**Work request**
Keeping every word the same, return the listing from its first line until the line holding "dedicat relațiilor cu investitorii" has been returned as well.

**Available records**
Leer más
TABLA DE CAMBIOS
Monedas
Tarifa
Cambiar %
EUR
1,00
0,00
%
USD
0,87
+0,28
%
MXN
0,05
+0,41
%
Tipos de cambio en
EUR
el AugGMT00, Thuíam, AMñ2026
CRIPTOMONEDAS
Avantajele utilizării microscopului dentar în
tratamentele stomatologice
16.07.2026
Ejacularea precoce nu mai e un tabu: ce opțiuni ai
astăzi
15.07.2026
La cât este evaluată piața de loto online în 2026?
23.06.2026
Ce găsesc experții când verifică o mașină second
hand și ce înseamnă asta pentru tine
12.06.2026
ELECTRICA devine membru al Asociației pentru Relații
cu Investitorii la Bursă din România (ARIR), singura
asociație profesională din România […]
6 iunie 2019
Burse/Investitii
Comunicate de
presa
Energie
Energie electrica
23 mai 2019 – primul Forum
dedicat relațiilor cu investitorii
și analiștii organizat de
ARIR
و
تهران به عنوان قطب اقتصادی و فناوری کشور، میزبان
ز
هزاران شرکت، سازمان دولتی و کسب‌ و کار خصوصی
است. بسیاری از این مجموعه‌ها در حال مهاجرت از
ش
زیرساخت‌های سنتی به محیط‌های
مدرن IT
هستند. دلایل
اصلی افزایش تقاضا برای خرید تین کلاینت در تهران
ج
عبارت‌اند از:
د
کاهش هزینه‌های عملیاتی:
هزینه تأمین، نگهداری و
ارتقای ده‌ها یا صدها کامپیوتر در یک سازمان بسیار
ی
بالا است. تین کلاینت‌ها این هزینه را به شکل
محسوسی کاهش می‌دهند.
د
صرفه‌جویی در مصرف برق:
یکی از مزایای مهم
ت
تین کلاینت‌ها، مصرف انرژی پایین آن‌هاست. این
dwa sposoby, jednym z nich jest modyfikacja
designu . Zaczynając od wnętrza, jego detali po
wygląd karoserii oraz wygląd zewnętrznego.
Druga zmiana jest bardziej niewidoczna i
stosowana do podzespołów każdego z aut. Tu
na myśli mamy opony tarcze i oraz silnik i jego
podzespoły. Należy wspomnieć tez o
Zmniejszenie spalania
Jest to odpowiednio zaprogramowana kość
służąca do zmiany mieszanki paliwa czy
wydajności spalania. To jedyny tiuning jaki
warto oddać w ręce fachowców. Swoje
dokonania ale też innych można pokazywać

**Result of the exercise**
Leer más
TABLA DE CAMBIOS
Monedas
Tarifa
Cambiar %
EUR
1,00
0,00
%
USD
0,87
+0,28
%
MXN
0,05
+0,41
%
Tipos de cambio en
EUR
el AugGMT00, Thuíam, AMñ2026
CRIPTOMONEDAS
Avantajele utilizării microscopului dentar în
tratamentele stomatologice
16.07.2026
Ejacularea precoce nu mai e un tabu: ce opțiuni ai
astăzi
15.07.2026
La cât este evaluată piața de loto online în 2026?
23.06.2026
Ce găsesc experții când verifică o mașină second
hand și ce înseamnă asta pentru tine
12.06.2026
ELECTRICA devine membru al Asociației pentru Relații
cu Investitorii la Bursă din România (ARIR), singura
asociație profesională din România […]
6 iunie 2019
Burse/Investitii
Comunicate de
presa
Energie
Energie electrica
23 mai 2019 – primul Forum
dedicat relațiilor cu investitorii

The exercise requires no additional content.